:: Required actions ::
• a. Answer these questions about the fishing reel thread:
(i) What price range does mullet 87 give for a reel?
(ii) What material is the body of the Battle that mxracer19 bought?
(iii) What two features of the Daiwa Emblem does penn 10/0 mention?
• b. Locate every line in the listing that contains the string "acciaccatura", and copy each of those lines. Case counts.

:: Document segment ::
______________________________

# good reel and rod



## mullet 87 (Mar 30, 2011)

Alright guys I'm done with Penn and there plastic casing it doesn't seem the quality is there like it use to be in a spinning reel. What's a good reel and rod medium action around the same price as Penn for the surf. No Shakespeare stuff please. Thanks


----------



## TheRoguePirate (Nov 3, 2011)

Penn 750SSM


----------



## hsiF deR (Oct 4, 2009)

What kind of price range?


----------



## mxracer19 (Apr 29, 2012)

I KNOW you said no Penns...but I bought a Battle a month ago and THAT thing is bulletproof. Aluminum body and smooth operation...Havnt had any problems and it doesnt pick up sand like my Stradic. I have the 5000.


That being said, I love my new Stradic 3000FJ and Im assuming the 5000 and 6000 are just as nice...The Stradics are like butter, the only problem is the internals have lots of little pieces that pick up sand. It's not as bulletproof a design as the Penns but its alot smoother I guess its a tradeoff.


----------



## penn 10/0 (Apr 7, 2011)

Daiwa Emblem... Awsome surf reel, tall spool for long casts and will hold a ton of line..


----------



## mullet 87 (Mar 30, 2011)

hsiF deR said:


> What kind of price range?


Price range 100 bucks maybe more if its a high quality


----------



## mullet 87 (Mar 30, 2011)

Do they sell replacement parts for daiwa or Penn battle


----------



## TheRoguePirate (Nov 3, 2011)

______________________________

:: Records for the task ::

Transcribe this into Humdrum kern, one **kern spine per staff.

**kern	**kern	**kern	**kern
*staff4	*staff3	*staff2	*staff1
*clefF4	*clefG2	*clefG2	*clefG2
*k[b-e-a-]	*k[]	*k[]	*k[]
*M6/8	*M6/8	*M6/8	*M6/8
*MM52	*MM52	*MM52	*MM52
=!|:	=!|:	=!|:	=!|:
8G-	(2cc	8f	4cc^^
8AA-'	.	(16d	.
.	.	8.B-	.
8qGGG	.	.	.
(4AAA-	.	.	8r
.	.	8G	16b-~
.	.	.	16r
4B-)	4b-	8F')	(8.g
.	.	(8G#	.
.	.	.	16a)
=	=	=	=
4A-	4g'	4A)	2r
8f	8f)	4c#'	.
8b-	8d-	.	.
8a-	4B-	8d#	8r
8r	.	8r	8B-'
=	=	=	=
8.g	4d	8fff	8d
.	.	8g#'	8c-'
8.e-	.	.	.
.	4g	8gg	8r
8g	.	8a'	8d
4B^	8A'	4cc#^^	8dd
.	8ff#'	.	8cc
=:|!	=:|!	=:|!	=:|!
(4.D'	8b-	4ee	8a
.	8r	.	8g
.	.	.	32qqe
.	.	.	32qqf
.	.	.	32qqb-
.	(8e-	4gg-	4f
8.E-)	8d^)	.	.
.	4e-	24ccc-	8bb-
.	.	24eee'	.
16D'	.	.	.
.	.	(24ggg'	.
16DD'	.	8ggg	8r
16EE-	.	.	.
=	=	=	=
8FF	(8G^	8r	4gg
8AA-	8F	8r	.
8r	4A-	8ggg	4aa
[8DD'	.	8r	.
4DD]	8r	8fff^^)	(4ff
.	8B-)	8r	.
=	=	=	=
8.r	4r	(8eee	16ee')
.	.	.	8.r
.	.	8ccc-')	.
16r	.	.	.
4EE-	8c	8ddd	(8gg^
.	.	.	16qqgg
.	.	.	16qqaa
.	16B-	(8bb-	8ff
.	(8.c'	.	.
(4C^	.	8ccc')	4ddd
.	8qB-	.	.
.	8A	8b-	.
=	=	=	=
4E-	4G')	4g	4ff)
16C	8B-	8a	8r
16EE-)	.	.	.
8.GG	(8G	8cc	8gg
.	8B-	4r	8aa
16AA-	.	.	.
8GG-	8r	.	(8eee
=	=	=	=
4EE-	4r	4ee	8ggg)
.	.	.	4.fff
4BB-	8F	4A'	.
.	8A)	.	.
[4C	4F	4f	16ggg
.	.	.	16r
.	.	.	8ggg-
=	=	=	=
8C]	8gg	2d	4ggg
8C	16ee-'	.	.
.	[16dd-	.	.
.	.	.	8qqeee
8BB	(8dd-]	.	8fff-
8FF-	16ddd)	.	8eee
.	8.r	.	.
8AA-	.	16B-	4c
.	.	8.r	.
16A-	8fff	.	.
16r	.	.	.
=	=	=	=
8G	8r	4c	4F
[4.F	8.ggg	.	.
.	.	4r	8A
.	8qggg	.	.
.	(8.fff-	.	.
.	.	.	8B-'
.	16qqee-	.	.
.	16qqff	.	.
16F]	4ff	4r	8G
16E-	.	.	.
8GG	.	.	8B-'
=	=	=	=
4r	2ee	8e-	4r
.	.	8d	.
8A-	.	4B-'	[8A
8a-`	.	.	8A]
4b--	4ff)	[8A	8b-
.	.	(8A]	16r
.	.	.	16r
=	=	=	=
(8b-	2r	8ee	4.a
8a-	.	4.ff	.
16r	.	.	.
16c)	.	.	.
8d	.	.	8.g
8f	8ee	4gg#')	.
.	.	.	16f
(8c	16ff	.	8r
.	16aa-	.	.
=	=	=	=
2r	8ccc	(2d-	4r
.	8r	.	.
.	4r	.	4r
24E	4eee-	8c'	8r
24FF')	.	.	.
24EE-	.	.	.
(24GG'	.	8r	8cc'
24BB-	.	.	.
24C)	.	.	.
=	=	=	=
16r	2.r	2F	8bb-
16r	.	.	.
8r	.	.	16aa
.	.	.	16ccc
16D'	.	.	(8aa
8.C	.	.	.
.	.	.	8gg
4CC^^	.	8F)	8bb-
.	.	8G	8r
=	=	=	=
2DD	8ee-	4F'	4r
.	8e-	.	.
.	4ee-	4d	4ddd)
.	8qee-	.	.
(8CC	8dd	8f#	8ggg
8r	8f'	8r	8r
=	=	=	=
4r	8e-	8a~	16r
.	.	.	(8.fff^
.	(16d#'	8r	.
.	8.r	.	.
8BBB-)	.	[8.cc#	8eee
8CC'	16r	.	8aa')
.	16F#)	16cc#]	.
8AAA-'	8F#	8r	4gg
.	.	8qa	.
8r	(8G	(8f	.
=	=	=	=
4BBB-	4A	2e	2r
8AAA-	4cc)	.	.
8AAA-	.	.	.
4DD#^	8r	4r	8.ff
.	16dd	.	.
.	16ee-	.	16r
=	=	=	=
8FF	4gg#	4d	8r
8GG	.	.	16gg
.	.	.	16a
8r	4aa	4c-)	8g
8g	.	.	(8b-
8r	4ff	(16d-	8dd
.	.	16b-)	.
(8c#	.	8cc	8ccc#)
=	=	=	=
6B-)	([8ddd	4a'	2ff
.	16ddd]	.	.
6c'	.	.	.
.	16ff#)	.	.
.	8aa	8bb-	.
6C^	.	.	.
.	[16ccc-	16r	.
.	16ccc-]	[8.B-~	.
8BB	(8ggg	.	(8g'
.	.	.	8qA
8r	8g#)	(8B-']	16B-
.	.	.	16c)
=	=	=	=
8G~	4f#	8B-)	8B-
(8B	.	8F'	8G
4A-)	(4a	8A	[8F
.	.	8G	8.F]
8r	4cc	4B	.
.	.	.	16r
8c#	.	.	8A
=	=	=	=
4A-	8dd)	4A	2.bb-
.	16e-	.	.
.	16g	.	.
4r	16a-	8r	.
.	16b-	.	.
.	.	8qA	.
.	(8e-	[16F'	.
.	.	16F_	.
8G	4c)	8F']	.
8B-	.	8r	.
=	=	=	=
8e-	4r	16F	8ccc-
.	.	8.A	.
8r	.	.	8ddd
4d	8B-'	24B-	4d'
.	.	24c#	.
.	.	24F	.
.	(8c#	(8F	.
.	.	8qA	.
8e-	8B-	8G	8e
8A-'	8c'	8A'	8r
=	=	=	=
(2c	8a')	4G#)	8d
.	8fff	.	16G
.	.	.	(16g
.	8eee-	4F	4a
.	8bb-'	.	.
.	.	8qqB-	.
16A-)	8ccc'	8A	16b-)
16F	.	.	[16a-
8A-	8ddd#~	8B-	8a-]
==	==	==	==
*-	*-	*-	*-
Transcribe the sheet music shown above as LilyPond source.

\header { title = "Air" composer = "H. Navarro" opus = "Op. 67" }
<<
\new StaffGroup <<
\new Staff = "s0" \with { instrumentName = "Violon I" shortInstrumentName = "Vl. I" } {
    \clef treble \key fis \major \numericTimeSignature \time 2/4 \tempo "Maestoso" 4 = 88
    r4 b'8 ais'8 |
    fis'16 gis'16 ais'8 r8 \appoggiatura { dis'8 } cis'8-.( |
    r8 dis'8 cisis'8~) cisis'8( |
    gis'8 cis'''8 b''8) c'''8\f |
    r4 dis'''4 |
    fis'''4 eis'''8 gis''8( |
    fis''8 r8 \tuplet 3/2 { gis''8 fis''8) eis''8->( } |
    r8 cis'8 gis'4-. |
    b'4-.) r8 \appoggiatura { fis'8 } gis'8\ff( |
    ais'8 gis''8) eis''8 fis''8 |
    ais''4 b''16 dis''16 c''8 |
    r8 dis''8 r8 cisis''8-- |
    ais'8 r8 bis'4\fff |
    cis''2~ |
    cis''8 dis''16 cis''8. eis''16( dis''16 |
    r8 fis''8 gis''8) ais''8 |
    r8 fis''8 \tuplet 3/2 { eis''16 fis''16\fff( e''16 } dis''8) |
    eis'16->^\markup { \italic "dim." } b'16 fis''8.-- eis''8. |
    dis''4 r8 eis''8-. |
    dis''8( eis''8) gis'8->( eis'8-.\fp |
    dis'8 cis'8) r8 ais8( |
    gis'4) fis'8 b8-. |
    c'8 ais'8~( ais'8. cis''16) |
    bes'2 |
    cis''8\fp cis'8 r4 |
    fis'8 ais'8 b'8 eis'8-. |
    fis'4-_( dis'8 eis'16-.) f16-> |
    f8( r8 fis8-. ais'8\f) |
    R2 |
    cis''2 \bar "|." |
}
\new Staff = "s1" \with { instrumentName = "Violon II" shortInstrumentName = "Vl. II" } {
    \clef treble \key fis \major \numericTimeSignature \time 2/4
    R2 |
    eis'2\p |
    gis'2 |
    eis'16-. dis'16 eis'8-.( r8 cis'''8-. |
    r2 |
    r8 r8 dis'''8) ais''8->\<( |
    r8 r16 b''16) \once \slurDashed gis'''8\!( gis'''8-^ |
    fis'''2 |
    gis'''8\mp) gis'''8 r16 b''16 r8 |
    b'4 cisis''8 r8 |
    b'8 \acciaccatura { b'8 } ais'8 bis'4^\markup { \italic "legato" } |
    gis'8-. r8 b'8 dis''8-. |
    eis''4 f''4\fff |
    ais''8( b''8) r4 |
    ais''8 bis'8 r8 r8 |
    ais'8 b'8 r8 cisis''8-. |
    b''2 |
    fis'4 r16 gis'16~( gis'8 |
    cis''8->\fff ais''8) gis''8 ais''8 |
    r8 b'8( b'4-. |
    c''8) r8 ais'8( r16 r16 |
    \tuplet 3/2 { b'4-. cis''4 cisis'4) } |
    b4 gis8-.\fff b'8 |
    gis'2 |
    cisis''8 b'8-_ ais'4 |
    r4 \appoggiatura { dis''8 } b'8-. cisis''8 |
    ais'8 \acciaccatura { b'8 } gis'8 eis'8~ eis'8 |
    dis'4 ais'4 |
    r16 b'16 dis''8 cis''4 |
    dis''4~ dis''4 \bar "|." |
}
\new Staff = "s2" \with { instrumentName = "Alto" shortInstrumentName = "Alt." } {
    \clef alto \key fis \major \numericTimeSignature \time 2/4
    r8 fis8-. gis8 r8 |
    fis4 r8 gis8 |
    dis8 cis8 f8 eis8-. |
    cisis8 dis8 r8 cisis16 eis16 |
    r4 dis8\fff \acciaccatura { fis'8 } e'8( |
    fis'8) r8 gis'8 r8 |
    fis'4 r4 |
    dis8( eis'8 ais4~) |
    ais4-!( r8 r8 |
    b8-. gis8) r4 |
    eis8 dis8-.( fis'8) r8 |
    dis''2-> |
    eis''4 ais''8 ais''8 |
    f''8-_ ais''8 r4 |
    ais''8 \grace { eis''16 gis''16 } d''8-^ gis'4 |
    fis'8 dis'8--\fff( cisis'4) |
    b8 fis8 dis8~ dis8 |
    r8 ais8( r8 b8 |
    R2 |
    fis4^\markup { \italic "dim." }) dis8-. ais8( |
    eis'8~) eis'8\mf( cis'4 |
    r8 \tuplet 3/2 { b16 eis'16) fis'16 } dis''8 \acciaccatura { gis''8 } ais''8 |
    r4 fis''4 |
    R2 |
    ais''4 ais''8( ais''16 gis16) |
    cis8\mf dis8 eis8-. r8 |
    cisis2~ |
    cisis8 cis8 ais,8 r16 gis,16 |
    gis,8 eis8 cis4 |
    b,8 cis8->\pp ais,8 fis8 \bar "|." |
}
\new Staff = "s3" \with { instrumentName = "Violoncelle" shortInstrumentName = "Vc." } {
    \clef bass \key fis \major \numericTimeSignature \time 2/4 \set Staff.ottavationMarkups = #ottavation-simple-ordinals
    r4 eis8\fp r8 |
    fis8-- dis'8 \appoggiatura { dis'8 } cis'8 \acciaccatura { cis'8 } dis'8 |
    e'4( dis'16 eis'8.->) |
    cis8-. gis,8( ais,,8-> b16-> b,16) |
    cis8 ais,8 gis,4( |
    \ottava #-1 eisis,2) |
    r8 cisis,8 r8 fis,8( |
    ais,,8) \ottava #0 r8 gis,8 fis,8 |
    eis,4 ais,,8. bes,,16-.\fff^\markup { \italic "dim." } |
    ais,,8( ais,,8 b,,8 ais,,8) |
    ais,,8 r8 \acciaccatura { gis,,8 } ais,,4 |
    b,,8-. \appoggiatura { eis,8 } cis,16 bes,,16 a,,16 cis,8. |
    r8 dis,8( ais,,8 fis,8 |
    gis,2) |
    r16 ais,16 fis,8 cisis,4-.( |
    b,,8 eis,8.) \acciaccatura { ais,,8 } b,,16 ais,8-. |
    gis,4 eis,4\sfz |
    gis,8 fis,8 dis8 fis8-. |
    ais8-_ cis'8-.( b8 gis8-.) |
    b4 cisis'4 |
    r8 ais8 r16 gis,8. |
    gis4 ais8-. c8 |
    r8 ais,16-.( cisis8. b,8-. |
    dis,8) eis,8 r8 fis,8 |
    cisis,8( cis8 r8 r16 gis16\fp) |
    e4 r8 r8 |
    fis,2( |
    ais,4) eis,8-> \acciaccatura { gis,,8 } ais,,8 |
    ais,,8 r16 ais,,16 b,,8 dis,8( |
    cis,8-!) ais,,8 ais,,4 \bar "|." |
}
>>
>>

______________________________

:: Results of the exercise ::
• a.
(i) About 100 dollars, or more for high quality.
(ii) Aluminum.
(iii) A tall spool for long casts, and a capacity for a great deal of line.

• b.
    b'8 \acciaccatura { b'8 } ais'8 bis'4^\markup { \italic "legato" } |
    ais'8 \acciaccatura { b'8 } gis'8 eis'8~ eis'8 |
    r4 dis8\fff \acciaccatura { fis'8 } e'8( |
    r8 \tuplet 3/2 { b16 eis'16) fis'16 } dis''8 \acciaccatura { gis''8 } ais''8 |
    fis8-- dis'8 \appoggiatura { dis'8 } cis'8 \acciaccatura { cis'8 } dis'8 |
    ais,,8 r8 \acciaccatura { gis,,8 } ais,,4 |
    b,,8 eis,8.) \acciaccatura { ais,,8 } b,,16 ais,8-. |
    ais,4) eis,8-> \acciaccatura { gis,,8 } ais,,8 |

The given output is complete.